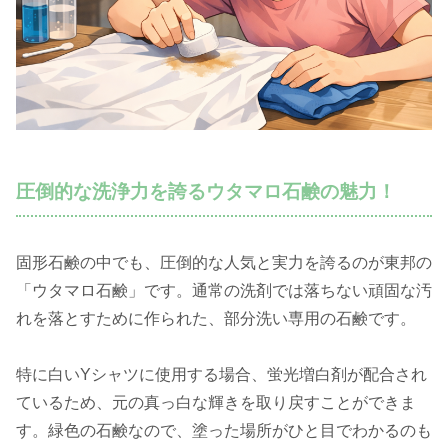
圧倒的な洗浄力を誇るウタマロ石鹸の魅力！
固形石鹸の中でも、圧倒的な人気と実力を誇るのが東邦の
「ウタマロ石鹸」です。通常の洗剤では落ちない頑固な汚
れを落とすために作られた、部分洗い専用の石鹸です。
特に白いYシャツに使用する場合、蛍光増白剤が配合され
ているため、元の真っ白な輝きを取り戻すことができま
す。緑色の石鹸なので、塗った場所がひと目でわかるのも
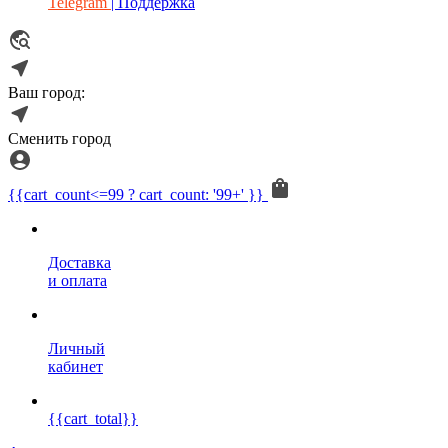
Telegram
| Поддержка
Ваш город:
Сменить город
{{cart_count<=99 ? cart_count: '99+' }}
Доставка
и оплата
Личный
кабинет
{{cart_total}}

* * *

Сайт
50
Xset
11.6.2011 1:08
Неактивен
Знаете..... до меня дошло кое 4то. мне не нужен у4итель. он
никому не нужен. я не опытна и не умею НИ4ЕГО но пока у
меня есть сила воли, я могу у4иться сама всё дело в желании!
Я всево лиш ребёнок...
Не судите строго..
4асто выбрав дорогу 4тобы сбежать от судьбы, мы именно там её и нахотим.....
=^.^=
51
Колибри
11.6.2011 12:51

- _The task_
Count the lines in the listing above that contain the string "нужен", and give only that number.

- _Response box_
2